Stepping Into the Unknown with The Marked Ones

Lawndale News Chicago's Bilingual Newspaper - Local News

By: Daisy Magaña

El cuycuy and La Llorona are two fictional characters that many Latino children are familiar with growing up. A method parents used to keep their children well-behaved, “Te va llevar el cuycuy si no te portas bien!” Children dashed and jumped on their beds after turning the lights off to avoid getting swept under the bed by the infamous myth. The Paranormal Activity franchise took a different twist in the most recent installment of The Marked Ones opening the door to another world of mystique and energy.

The Marked Ones takes a deeper step into the paranormal world and explores elements associated within the Latino culture including brujería (witchcraft), curanderos (spiritual healers) and botanicas (stores that sell alternative medicine treatments and religious items often associated with Roman Catholicism). These cultural associations are not unique to Latinos but extend beyond ethnicity. Many other cultures have their own words for such paranormal behavior, superstitions and presence.

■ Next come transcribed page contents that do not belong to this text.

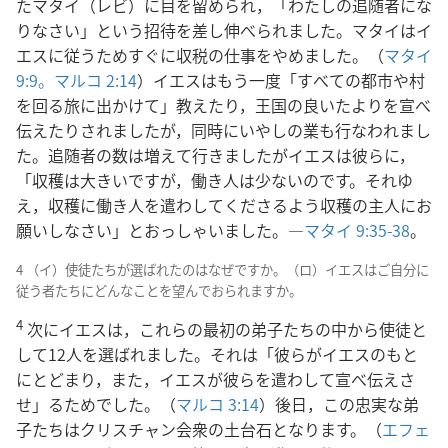
たマタイ（レビ）に目を留められ，「わたしの追随者にな
りなさい」という招待を差し伸べられました。マタイはイ
エスに従うためすぐに収税の仕事をやめました。（
マタイ
9:9。
マルコ 2:14
）イエスはもう一度「すべての都市や村
を回る旅に出かけて」教えたり，王国の良いたよりを宣べ
伝えたりされましたが，同時にいやしの業も行なわれまし
た。追随者の数は増えて行きましたがイエスは彼らに，
「収穫は大きいですが，働き人は少ないのです。それゆ
え，収穫に働き人を遣わしてくださるよう収穫の主人にお
願いしなさい」とおっしゃいました。―
マタイ 9:35-38
。
4 （イ）使徒たちが選ばれたのはなぜですか。（ロ）イエスはご自分に
従う者たちにどんなことを望んでおられますか。
4
次にイエスは，これらの最初の弟子たちの中から使徒と
して12人を選ばれました。それは「彼らがイエスのもと
にとどまり，また，イエスが彼らを遣わして宣べ伝えさ
せ」るためでした。（
マルコ 3:14
）後日，この忠実な弟
子たちはクリスチャン会衆の土台石となります。（
エフェ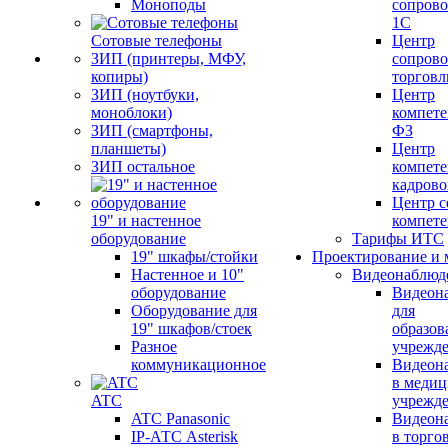
Моноподы
сопров
1С
Сотовые телефоны
Центр
ЗИП (принтеры, МФУ,
сопров
копиры)
торговл
ЗИП (ноутбуки,
Центр
моноблоки)
компете
ЗИП (смартфоны,
ФЗ
планшеты)
Центр
ЗИП остальное
компете
кадров
Центр с
19" и настенное
компет
оборудование
Тарифы ИТС
19" шкафы/стойки
Проектирование и 
Настенное и 10"
Видеонаблюд
оборудование
Видеон
Оборудование для
для
19" шкафов/стоек
образов
Разное
учрежд
коммуникационное
Видеон
в меди
ATC
учрежд
ATC Panasonic
Видеон
IP-АТС Asterisk
в торго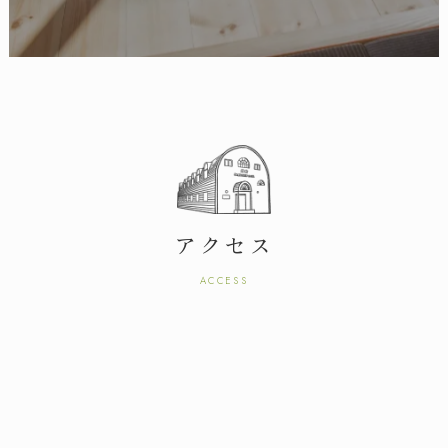
株式会社 林友 / 建築事業部
長野県松本市渚
〒390-0841
4-1-1
TEL.
0263-50-7877
FAX.0263-50-8133
受付時間
/ 火・水定休
8:00～17:00
友達追加
LINE
アクセス
ACCESS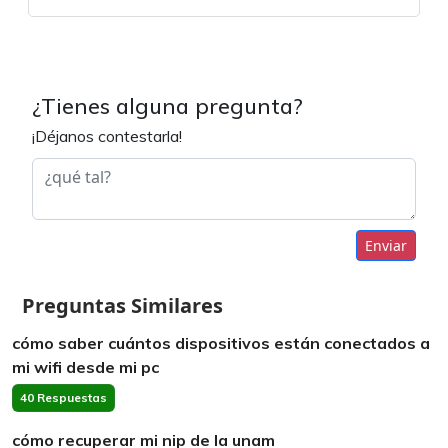
¿Tienes alguna pregunta?
¡Déjanos contestarla!
Enviar
Preguntas Similares
cómo saber cuántos dispositivos están conectados a
mi wifi desde mi pc
40 Respuestas
cómo recuperar mi nip de la unam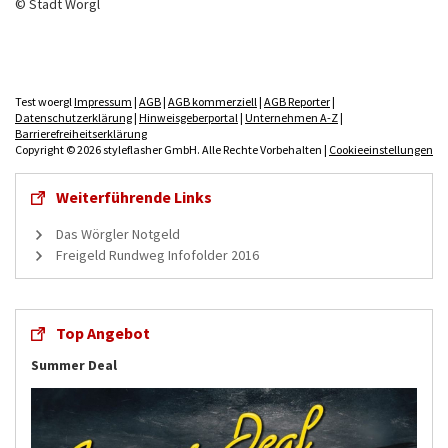
© Stadt Wörgl
Test woergl
Impressum
|
AGB
|
AGB kommerziell
|
AGB Reporter
|
Datenschutzerklärung
|
Hinweisgeberportal
|
Unternehmen A-Z
|
Barrierefreiheitserklärung
Copyright © 2026 styleflasher GmbH. Alle Rechte Vorbehalten |
Cookieeinstellungen
Weiterführende Links
Das Wörgler Notgeld
Freigeld Rundweg Infofolder 2016
Top Angebot
Summer Deal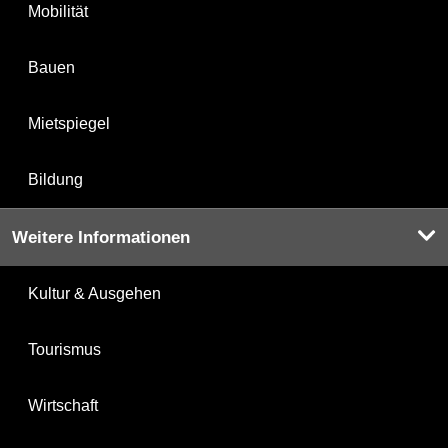
Mobilität
Bauen
Mietspiegel
Bildung
Weitere Informationen
Kultur & Ausgehen
Tourismus
Wirtschaft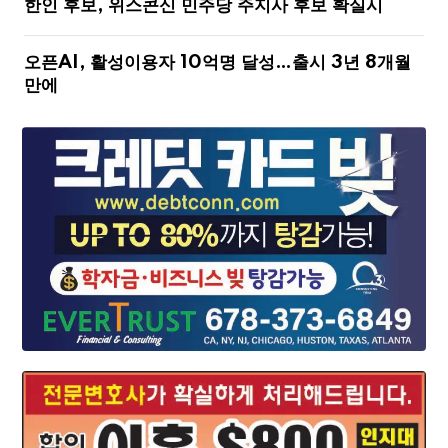
한인 후보, 위스콘신 민주당 주지사 후보 확실시
오픈AI, 활성이용자 10억명 달성…출시 3년 8개월
만에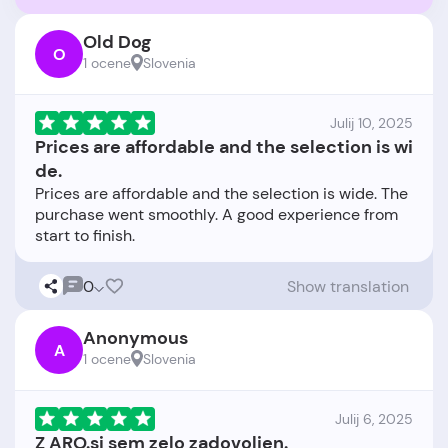
Old Dog
O
1 ocene
Slovenia
Julij 10, 2025
Prices are affordable and the selection is wi
de.
Prices are affordable and the selection is wide. The
purchase went smoothly. A good experience from
0
Show translation
Anonymous
A
1 ocene
Slovenia
Julij 6, 2025
Z ARO.si sem zelo zadovoljen.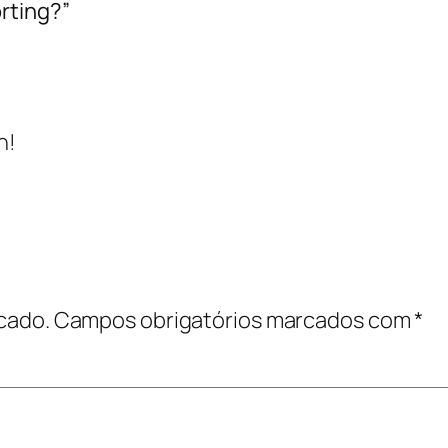
rting?”
n!
cado.
Campos obrigatórios marcados com
*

The audience will notice the style of this movie is different from the other Paranormal Activity films. It is a roller coaster ride taking you all over the Oxnard community from a high school setting and an apartment to a botanica and a dingy basement among other places. Jorge Diaz who plays the lively, goofy character of Hector is one of the all Latino cast–something that is rarely seen in Hollywood. “TV and film are constantly teaching us what social norms are,” said Diaz. “If we’re [Hispanics] constantly seeing ourselves as the servant, as the gardener, as a criminal suddenly it is saying….this is what is normal. Things are changing, and things will continue to change and this is another steps towards that.” The story is supported by Latino actors playing a wide range of characters, and the film even goes the extra to capture the authenticity of the storyline.

Although the movie has Latino culture embedded throughout the film, its Latino elements resonate with a diverse audience. “When you watch a movie, it’s about the characters. People understand family, they understand friendship,” said Diaz. “Human nature is universal.” The Marked Ones DVD is now available, and the bonus pack includes more than 20 minutes of extra features to go behind the scenes into the director’s mind to fully immerse oneself in the making of this film.